*SELECTION*:
# Forum Forum Help Desk Introduce Yourself  Bath for small bathroom

## BobK

There is no bath that I can find in Australia, that is small enough to fit in my available space, which is 1.1m x .8m. Anyone know of a bath that will fit ?
If not I will have to build a Roman style tiled bath, which involves fitting a small bath plug wast outlet into a larger existing plastic shower wast pipe  set in the concrete floor. Anyone have advice on how to do this ?
Thanks for your help

----------


## flang51

Decina have small baths. 
Page 9...Bella and Azzurro are very, very close!  http://www.decina.com.au/products/de...logue_2005.pdf 
Bella  
Azzurro

----------


## BobK

thanks your reply . I have tried Decina and you are right they are close But the Azzuro is 1200 long not my required 1100 and the bella is bigger on both sides to the 800 I need

----------


## flang51

Have you contacted them? You just never know they be able to make one in your size for a reasonable price. If you don't ask, you don't get!...always been my motto!!! :Biggrin:  
Worth a phone call.

----------


## BobK

Have tried this idea with Decina and several other manufacturers But sadly no go,!Looks like I will have to fall back on making a tiled roman style bath to fit  Thanks again your ideas

----------


## SilentButDeadly

There's a drop in bath from ACS in a size under your requirement 1000x750x700  http://www.acsupplies.com.au/bath/concealed-bath.php

----------


## tuesdayal

i was in hardware and general showroom at brookvale sinny a coupla weeks ago and there was a corner bath unit that looked fab.  the bath was about 1 x 1 x 30cm deep.  lovely lady  there.  she'll remember me i was with a jack russell whom she took under her wing. cheers. tuesdayal

----------

*INFORMATION SHOWN*:
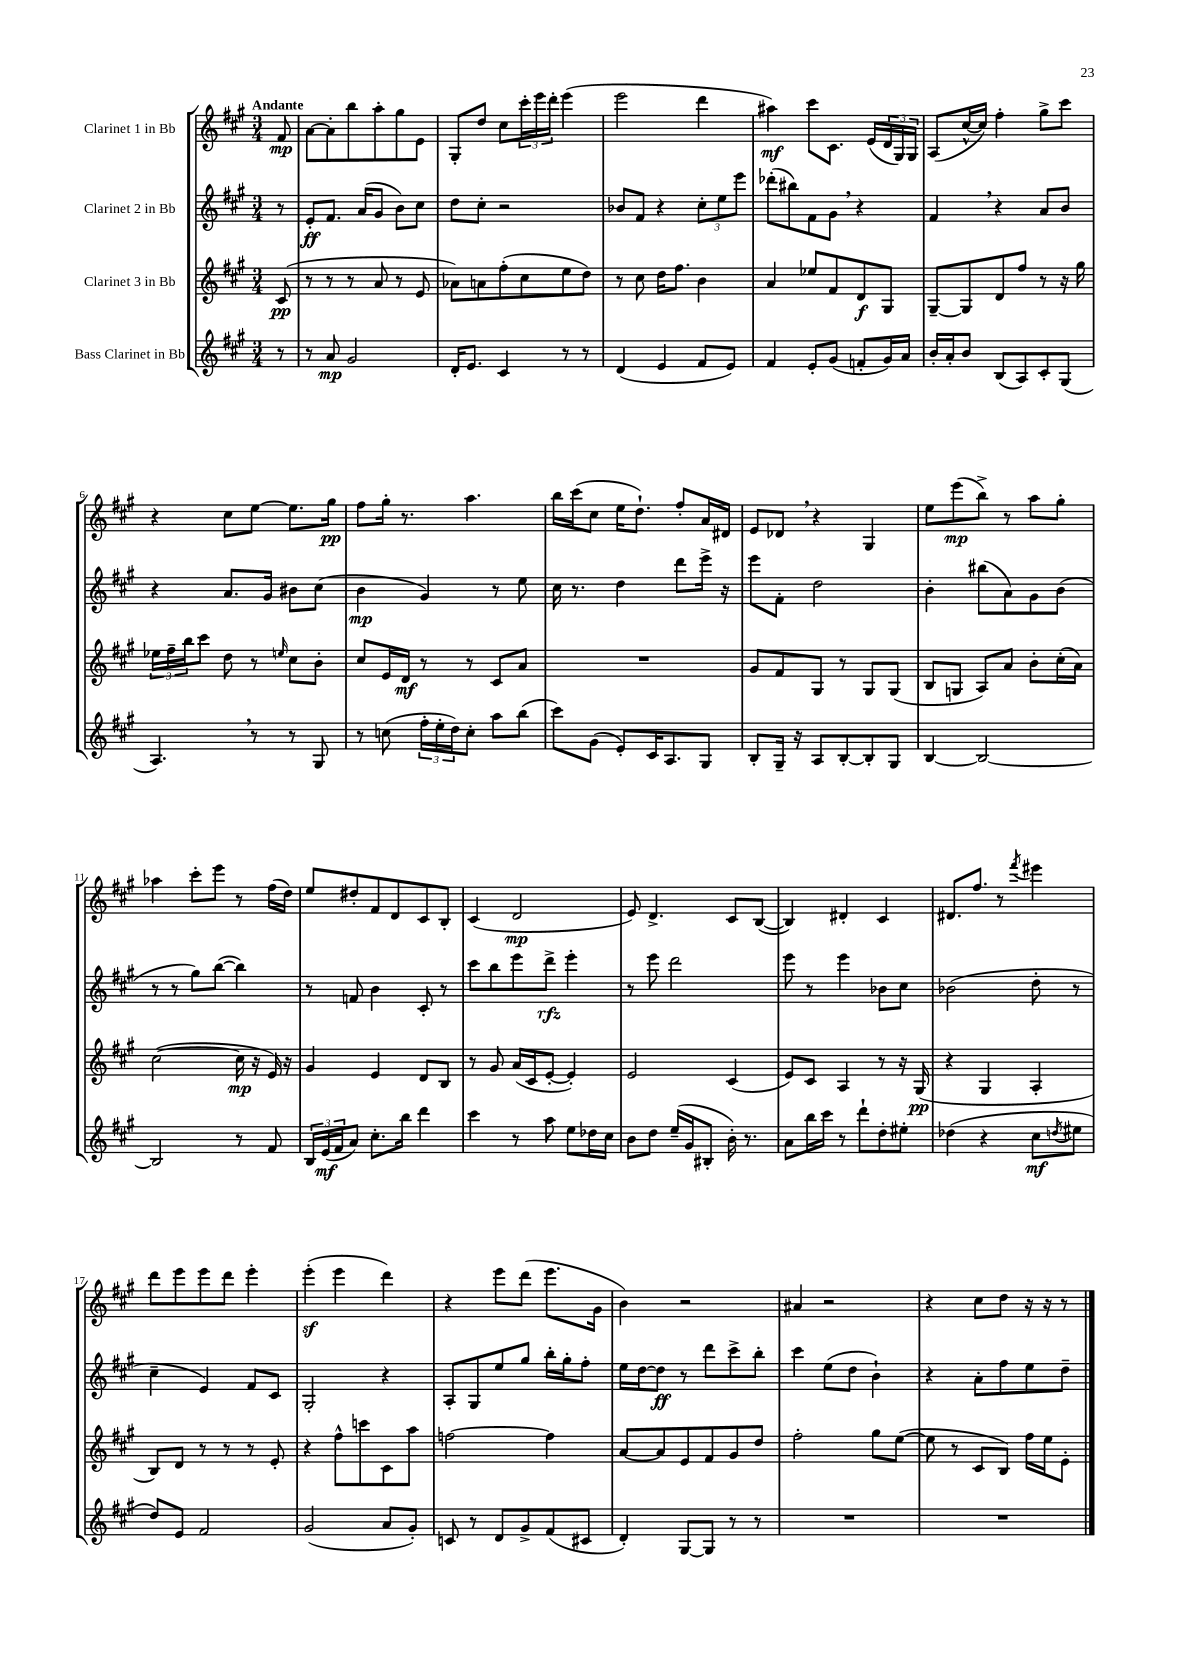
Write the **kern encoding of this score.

*YOUR TASKS*:
**A.** Using the forum thread on a bath for a small bathroom, state whether each statement agrees with it, answering yes or no and quoting the deciding words: (i) BobK's available space measures 1.1m by .8m; (ii) the Azzurro bath is 1100 long; (iii) the ACS drop-in bath is larger than BobK's requirement.
**B.** From the forum thread on a bath for a small bathroom, extract word for word the passage starting with "thanks your reply" and going on through "a phone call.".

*SOLUTIONS TO THE PROBLEMS*:
**A.**
(i) Yes: "which is 1.1m x .8m"
(ii) No: "the Azzuro is 1200 long not my required 1100"
(iii) No: "in a size under your requirement 1000x750x700"

**B.**
thanks your reply . I have tried Decina and you are right they are close But the Azzuro is 1200 long not my required 1100 and the bella is bigger on both sides to the 800 I need

----------


## flang51

Have you contacted them? You just never know they be able to make one in your size for a reasonable price. If you don't ask, you don't get!...always been my motto!!! :Biggrin:  
Worth a phone call.